[START OF SUPPLIED TEXT]
Want to get more miles out of your maps? Whenever possible, keep them stored in a zip-top bag when you’re on the trail. Or waterproof them using Aquaseal Map Seal. Use the included applicator to paint a thin coating of the sealant over one side of the map. Once it gets tacky (in about five minutes), repeat the procedure. When that side is totally dry, flip the map over and repeat on side two. Hang the map from a line, using clothespins or binder clips, and let it cure for seventy-two hours. Then you can fold your map, draw on it with a pencil, refold it, and otherwise use it, without worrying about a few drops of rain.
I’ve tried about a dozen different homespun remedies to remove scratches from sunglass lenses (both glass and polycarbonate)—everything from toothpaste to Brasso to a paste made from ground mustard and vinegar. Bottom line: Nothing works. Once a scratch, always a scratch. The best we can do is not give scratches a chance to happen!
[END OF SUPPLIED TEXT]
EXERCISES:
1. Rewrite the part of the text on maps and sunglasses that opens with "Want to get" and closes with "drops of rain.", changing "seventy-two hours" to "three days".
2. Answer these questions from the text on maps and sunglasses:
(a) About how long does the first coat of sealant take to get tacky?
(b) How long should the hanging map be left to cure?
(c) About how many homespun remedies for lens scratches were tried?
[START OF INFORMATION GIVEN]
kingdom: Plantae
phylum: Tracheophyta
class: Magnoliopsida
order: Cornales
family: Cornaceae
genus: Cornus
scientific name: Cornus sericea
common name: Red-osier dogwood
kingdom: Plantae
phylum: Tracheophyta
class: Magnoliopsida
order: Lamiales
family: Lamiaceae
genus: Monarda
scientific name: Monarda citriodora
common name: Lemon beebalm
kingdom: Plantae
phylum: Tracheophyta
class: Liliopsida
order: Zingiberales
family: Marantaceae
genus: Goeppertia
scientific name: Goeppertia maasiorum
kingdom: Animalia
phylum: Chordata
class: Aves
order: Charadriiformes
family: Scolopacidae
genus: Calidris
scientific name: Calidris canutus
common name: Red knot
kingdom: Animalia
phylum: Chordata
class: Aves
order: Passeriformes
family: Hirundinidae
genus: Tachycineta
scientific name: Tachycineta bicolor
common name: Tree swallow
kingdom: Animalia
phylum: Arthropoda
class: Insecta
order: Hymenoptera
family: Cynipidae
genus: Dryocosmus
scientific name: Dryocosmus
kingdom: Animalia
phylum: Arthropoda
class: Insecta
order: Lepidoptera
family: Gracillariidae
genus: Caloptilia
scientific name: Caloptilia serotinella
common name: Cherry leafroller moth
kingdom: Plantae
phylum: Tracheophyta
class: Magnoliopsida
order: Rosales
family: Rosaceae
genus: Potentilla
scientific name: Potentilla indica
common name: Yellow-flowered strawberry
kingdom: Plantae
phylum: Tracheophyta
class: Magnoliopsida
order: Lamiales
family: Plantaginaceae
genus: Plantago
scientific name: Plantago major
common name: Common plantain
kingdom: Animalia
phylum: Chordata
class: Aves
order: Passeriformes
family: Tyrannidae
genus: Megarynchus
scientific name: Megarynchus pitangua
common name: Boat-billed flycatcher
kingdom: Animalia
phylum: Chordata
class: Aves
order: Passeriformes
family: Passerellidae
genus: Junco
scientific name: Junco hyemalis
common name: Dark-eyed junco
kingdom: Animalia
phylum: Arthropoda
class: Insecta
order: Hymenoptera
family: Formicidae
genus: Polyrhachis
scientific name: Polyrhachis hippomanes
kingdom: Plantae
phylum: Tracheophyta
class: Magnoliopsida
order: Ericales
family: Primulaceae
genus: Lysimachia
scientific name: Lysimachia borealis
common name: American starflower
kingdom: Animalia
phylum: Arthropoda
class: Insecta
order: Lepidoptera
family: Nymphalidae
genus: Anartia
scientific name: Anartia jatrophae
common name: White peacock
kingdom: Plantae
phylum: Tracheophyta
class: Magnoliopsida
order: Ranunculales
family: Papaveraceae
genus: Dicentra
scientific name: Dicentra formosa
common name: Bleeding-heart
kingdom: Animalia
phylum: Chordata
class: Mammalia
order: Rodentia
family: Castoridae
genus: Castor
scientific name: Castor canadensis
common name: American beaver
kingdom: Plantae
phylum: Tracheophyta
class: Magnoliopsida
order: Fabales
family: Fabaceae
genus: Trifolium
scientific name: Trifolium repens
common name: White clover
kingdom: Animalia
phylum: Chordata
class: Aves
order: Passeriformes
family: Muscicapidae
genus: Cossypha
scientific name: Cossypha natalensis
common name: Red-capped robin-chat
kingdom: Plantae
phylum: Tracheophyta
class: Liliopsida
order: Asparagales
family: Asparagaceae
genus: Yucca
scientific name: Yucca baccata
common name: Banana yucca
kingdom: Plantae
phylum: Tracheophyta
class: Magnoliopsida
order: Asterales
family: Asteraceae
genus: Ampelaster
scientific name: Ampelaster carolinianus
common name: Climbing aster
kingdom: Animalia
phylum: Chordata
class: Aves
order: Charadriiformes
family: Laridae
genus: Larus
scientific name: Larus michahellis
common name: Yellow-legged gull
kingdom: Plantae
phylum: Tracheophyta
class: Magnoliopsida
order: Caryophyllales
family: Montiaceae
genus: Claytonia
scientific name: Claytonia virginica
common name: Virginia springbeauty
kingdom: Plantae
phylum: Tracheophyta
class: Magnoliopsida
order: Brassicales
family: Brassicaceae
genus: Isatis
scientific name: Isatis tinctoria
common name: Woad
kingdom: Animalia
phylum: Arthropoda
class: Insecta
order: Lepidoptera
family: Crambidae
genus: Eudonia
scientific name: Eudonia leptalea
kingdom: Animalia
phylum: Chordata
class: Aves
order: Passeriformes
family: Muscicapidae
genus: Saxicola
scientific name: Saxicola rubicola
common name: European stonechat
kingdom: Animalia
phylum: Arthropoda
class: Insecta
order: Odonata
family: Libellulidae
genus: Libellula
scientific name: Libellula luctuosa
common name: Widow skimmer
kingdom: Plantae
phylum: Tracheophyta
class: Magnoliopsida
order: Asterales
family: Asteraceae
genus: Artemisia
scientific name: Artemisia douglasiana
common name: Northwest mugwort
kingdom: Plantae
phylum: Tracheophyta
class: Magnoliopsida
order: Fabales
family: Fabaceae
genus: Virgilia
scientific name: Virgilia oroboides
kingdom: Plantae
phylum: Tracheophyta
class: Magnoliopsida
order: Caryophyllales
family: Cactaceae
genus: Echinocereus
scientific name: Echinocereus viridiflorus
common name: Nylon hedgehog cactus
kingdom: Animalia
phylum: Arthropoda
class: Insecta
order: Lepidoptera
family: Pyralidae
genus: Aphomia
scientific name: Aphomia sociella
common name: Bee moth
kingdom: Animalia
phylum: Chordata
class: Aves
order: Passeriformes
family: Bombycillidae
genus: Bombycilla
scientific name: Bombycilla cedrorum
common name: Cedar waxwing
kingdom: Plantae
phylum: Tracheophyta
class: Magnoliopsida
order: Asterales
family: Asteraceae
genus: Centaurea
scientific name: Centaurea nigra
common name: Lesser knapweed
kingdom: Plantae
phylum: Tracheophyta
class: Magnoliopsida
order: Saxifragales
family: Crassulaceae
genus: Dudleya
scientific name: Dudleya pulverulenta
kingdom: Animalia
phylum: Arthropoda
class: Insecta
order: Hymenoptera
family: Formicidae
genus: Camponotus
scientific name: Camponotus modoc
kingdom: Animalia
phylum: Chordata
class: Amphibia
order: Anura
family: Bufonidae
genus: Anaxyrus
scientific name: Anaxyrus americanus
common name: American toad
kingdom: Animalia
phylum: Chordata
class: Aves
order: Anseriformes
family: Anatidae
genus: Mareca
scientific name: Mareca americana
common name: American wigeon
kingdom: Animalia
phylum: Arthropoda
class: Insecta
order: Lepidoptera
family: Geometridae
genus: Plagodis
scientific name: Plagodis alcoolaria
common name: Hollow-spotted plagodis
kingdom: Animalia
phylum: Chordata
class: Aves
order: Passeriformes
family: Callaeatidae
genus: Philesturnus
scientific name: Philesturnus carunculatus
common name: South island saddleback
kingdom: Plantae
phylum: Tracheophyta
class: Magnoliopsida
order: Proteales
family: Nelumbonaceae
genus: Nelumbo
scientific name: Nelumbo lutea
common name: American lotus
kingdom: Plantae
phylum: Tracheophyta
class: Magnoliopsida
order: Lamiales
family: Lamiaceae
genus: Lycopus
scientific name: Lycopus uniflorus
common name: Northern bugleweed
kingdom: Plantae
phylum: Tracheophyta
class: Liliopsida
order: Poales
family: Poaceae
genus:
[END OF INFORMATION GIVEN]
EXPECTED ANSWERS:
1.
Want to get more miles out of your maps? Whenever possible, keep them stored in a zip-top bag when you’re on the trail. Or waterproof them using Aquaseal Map Seal. Use the included applicator to paint a thin coating of the sealant over one side of the map. Once it gets tacky (in about five minutes), repeat the procedure. When that side is totally dry, flip the map over and repeat on side two. Hang the map from a line, using clothespins or binder clips, and let it cure for three days. Then you can fold your map, draw on it with a pencil, refold it, and otherwise use it, without worrying about a few drops of rain.

2.
(a) About five minutes.
(b) Seventy-two hours.
(c) About a dozen.